Are you considering starting with a text-based (or primarily text-only, with optional graphical elements) game? I think that could help a lot with the initial development hurdles and integration with LLMs. There's already a lot of open source code for multiplayer text-based games which could give you a jumping off point. Using that to start with would let you get right into the important part of game design and integration with LLMs. Also, there's some neat work that has already been done with single and multiplayer text-based games and LLMs.As for how to make a text-based game appealing to modern gamers, I've been thinking that the new art-creating models combined with some old text-based games to auto-generate art to optionally accompany the existing text descriptions of 'rooms' would be a very cool revamp of an old genre. Especially if the players can use in-game currency to create their own text-based game objects which the AI would then illustrate for them. (I've played multiplayer online text-based games where in-game currency was used to purchase creation of 'rooms' and 'objects', so the code for this is already available and well play-tested). I think a game where text-based generative creation aspects in combination with strategic challenges and resource acquisition / trade economy elements sounds like an ideal milieu for building experimental mini-games for human & AI agents within.

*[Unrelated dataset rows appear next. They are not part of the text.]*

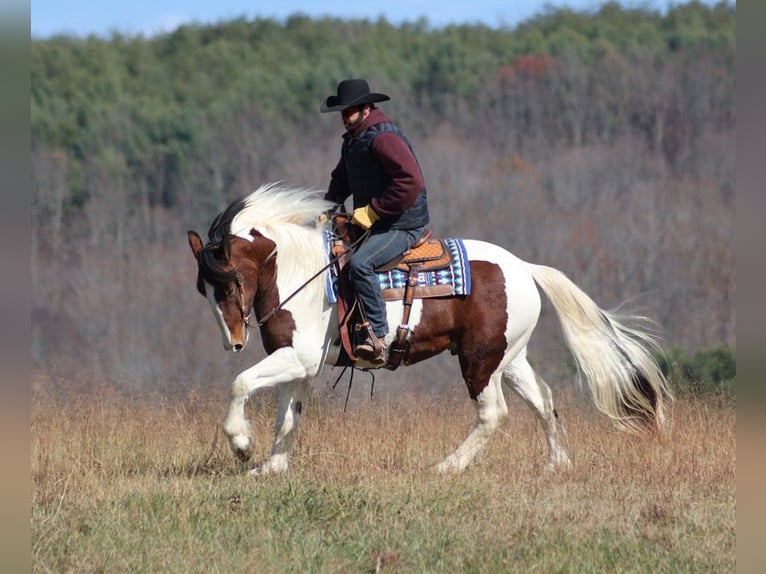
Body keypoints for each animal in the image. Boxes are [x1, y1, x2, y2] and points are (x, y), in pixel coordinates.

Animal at [189, 184, 676, 476]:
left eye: (229, 283)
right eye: (203, 289)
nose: (234, 342)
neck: (300, 272)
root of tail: (523, 267)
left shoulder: (298, 357)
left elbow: (240, 384)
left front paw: (241, 445)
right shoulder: (300, 365)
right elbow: (287, 416)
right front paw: (270, 467)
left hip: (479, 360)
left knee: (493, 412)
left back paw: (447, 467)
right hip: (509, 357)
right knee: (544, 401)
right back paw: (557, 465)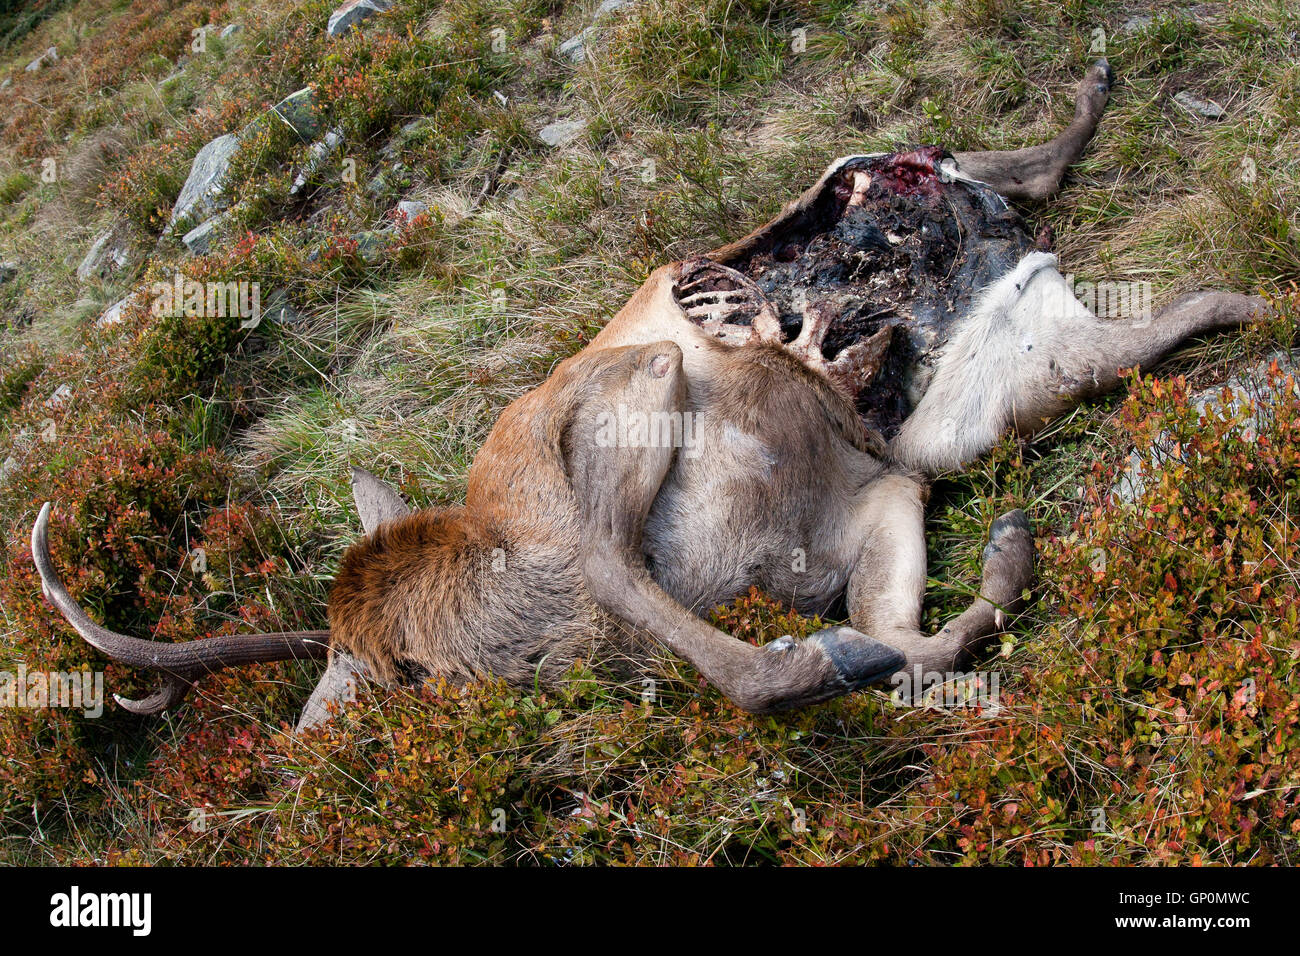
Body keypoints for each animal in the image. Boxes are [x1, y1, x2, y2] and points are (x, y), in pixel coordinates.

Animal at [31, 60, 1270, 731]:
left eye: (360, 670)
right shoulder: (884, 497)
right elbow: (904, 636)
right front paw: (982, 575)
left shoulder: (622, 398)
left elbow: (647, 578)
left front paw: (817, 660)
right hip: (1022, 355)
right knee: (1130, 275)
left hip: (844, 233)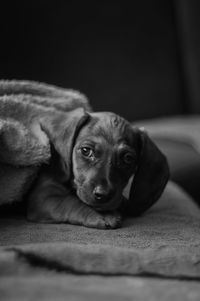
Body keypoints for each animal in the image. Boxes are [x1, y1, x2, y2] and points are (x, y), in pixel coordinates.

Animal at [27, 109, 169, 229]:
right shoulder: (43, 196)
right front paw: (100, 215)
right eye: (86, 150)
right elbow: (69, 201)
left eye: (128, 158)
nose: (104, 194)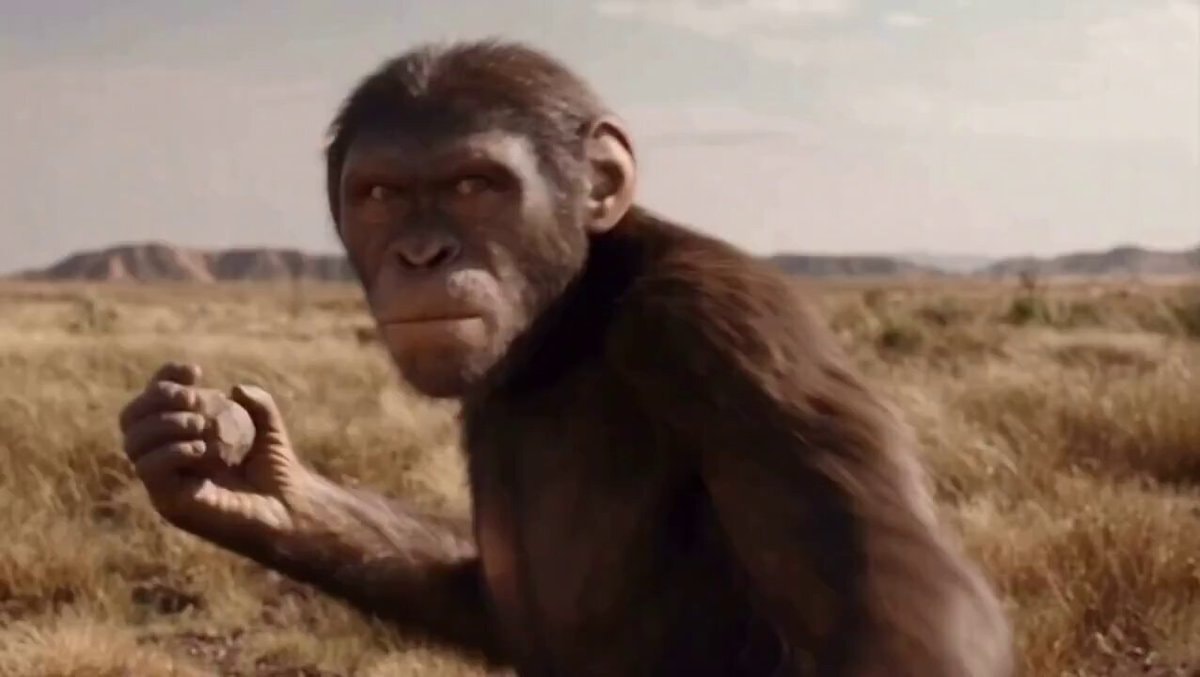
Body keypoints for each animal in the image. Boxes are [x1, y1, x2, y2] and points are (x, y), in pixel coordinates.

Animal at [117, 39, 1014, 676]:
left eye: (475, 184)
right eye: (379, 194)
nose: (422, 253)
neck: (568, 322)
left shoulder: (720, 329)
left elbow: (893, 615)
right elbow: (482, 593)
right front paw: (264, 486)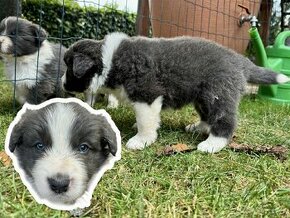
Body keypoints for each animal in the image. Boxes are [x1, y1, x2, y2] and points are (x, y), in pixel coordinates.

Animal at [61, 32, 290, 153]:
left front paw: (140, 140)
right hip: (202, 97)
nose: (62, 83)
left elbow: (146, 122)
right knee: (207, 115)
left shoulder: (147, 95)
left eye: (69, 67)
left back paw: (212, 144)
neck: (110, 60)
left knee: (224, 120)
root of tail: (240, 60)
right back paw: (198, 127)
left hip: (219, 93)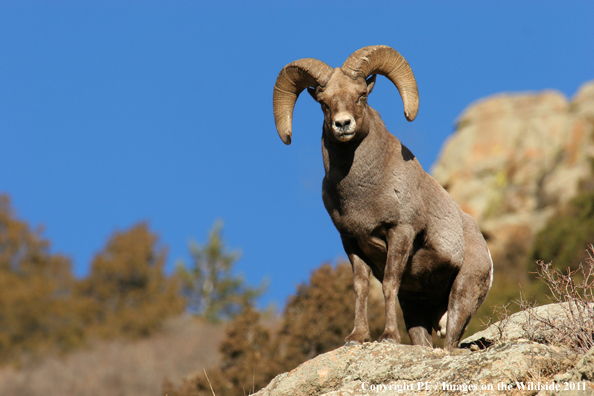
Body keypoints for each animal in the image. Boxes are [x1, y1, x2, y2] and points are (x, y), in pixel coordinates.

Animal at [272, 45, 490, 350]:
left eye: (361, 95)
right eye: (324, 103)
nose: (343, 124)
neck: (363, 191)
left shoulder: (399, 233)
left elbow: (388, 284)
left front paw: (388, 337)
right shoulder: (352, 241)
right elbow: (361, 288)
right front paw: (356, 337)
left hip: (462, 296)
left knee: (450, 342)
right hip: (415, 310)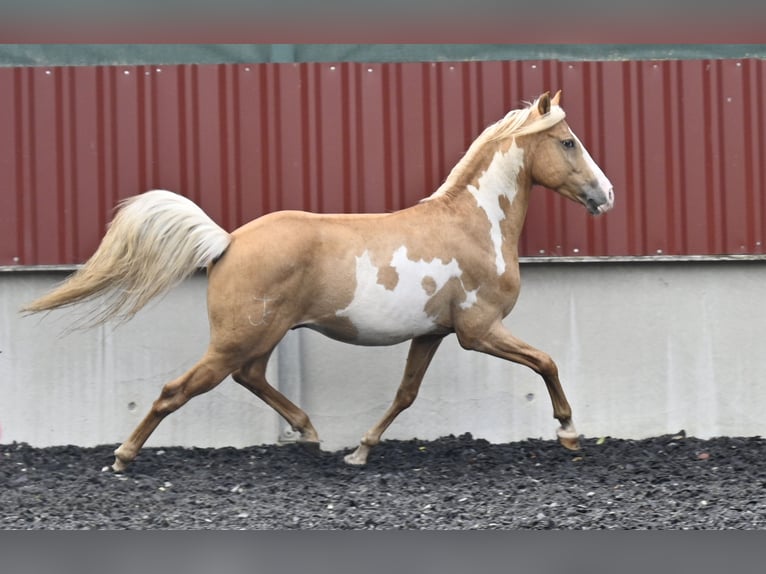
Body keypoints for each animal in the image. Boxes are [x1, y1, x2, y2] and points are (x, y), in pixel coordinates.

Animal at [21, 91, 616, 472]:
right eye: (568, 141)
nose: (606, 195)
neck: (475, 223)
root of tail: (227, 241)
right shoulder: (479, 331)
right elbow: (546, 361)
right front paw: (569, 435)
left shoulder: (432, 334)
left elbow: (405, 394)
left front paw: (359, 451)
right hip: (237, 338)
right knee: (178, 390)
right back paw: (121, 459)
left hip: (262, 335)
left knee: (250, 377)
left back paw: (309, 433)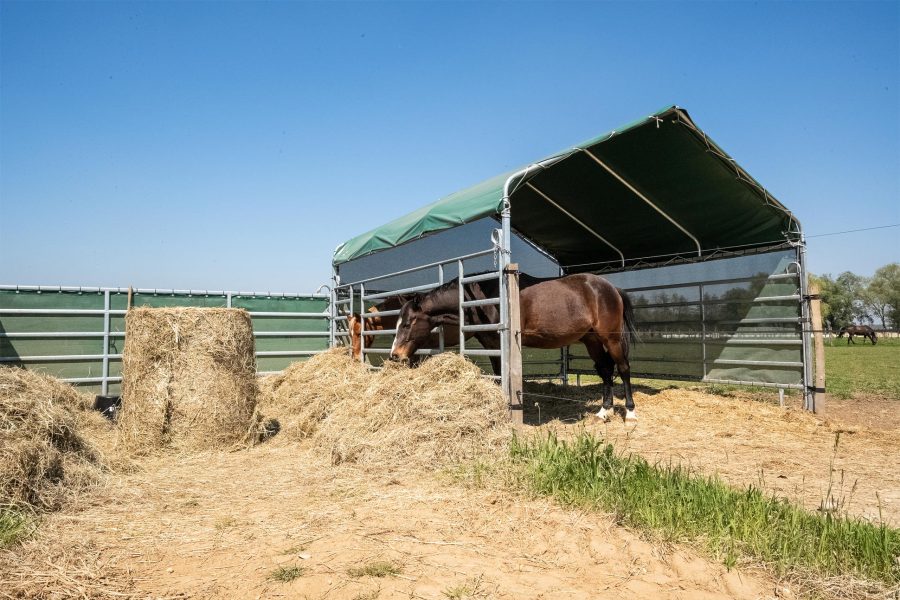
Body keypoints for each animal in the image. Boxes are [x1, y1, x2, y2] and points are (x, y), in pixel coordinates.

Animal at [388, 274, 640, 420]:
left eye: (407, 323)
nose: (395, 356)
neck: (479, 299)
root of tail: (611, 288)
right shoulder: (491, 346)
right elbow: (498, 376)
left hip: (611, 339)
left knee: (623, 368)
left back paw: (630, 412)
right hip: (592, 341)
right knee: (606, 370)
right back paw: (604, 411)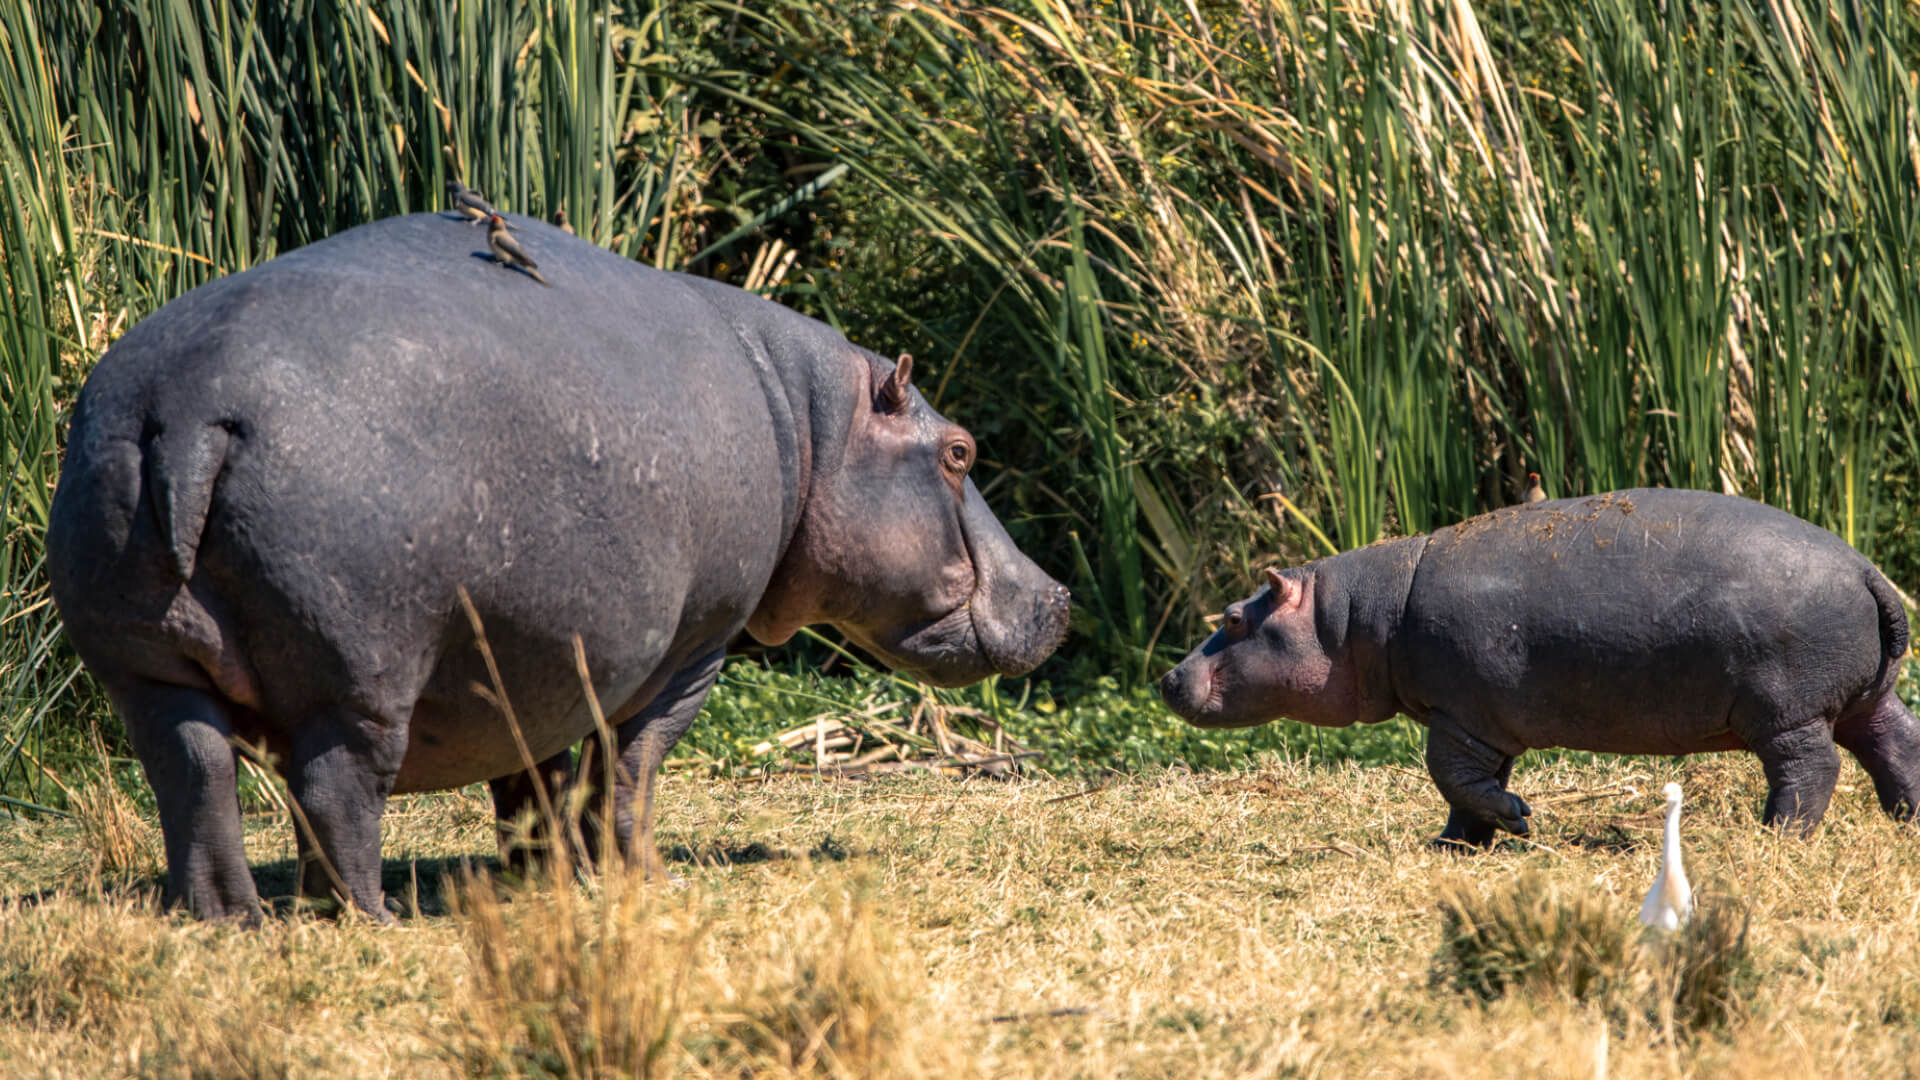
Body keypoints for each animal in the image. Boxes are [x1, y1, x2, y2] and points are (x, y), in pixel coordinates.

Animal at [46, 213, 1070, 921]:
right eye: (960, 452)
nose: (1058, 595)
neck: (811, 423)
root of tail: (187, 408)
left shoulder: (531, 652)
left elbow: (532, 776)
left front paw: (544, 876)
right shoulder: (689, 649)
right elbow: (627, 770)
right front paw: (637, 877)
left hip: (144, 666)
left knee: (195, 777)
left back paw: (231, 917)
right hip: (360, 674)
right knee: (337, 788)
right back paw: (366, 916)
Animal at [1160, 489, 1918, 844]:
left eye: (1233, 619)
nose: (1167, 677)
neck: (1354, 616)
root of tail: (1867, 570)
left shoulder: (1460, 714)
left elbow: (1453, 777)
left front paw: (1519, 821)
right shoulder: (1479, 722)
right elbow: (1467, 790)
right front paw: (1454, 845)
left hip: (1787, 710)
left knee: (1809, 769)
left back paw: (1776, 836)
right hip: (1861, 698)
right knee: (1895, 742)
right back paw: (1904, 820)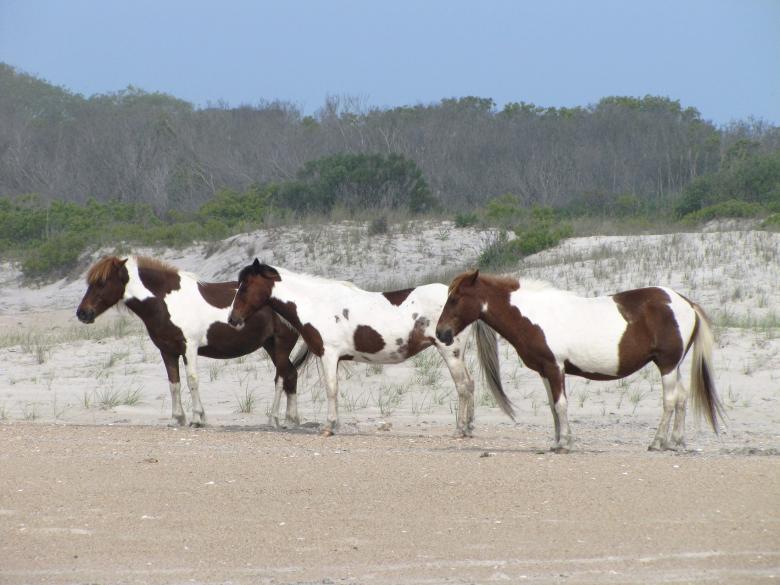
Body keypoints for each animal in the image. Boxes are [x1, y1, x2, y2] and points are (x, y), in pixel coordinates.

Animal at [76, 255, 301, 427]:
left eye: (102, 282)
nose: (82, 313)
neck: (166, 301)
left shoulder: (189, 347)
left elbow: (192, 380)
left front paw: (197, 419)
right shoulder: (167, 351)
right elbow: (174, 384)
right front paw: (177, 418)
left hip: (281, 344)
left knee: (282, 378)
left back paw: (274, 420)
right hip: (270, 345)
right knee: (291, 374)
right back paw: (291, 420)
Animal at [227, 259, 515, 437]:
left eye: (245, 286)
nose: (233, 319)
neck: (317, 303)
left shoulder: (328, 355)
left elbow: (331, 389)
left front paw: (329, 427)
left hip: (450, 352)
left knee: (463, 386)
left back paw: (460, 429)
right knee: (470, 385)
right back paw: (469, 427)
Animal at [435, 270, 725, 452]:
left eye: (456, 298)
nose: (441, 333)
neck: (533, 314)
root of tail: (686, 303)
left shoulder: (555, 367)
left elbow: (561, 405)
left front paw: (565, 443)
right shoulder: (545, 370)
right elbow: (553, 408)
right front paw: (556, 442)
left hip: (666, 364)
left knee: (670, 401)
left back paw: (658, 442)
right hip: (673, 366)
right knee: (682, 399)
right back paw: (677, 441)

Safety Concern: I feel compelled to point out that you'd have to monitor the AI agents' interactions with human players very closely and continuously because this has the potential to turn very dangerous very fast. An AI agent which strategically plans and takes actions including bargaining with humans is on a clear path to dangerous territory if left unchecked.
Wouldn't the kind of alignment you'd be able to test behaviorally in a game be unrelated to scalable alignment?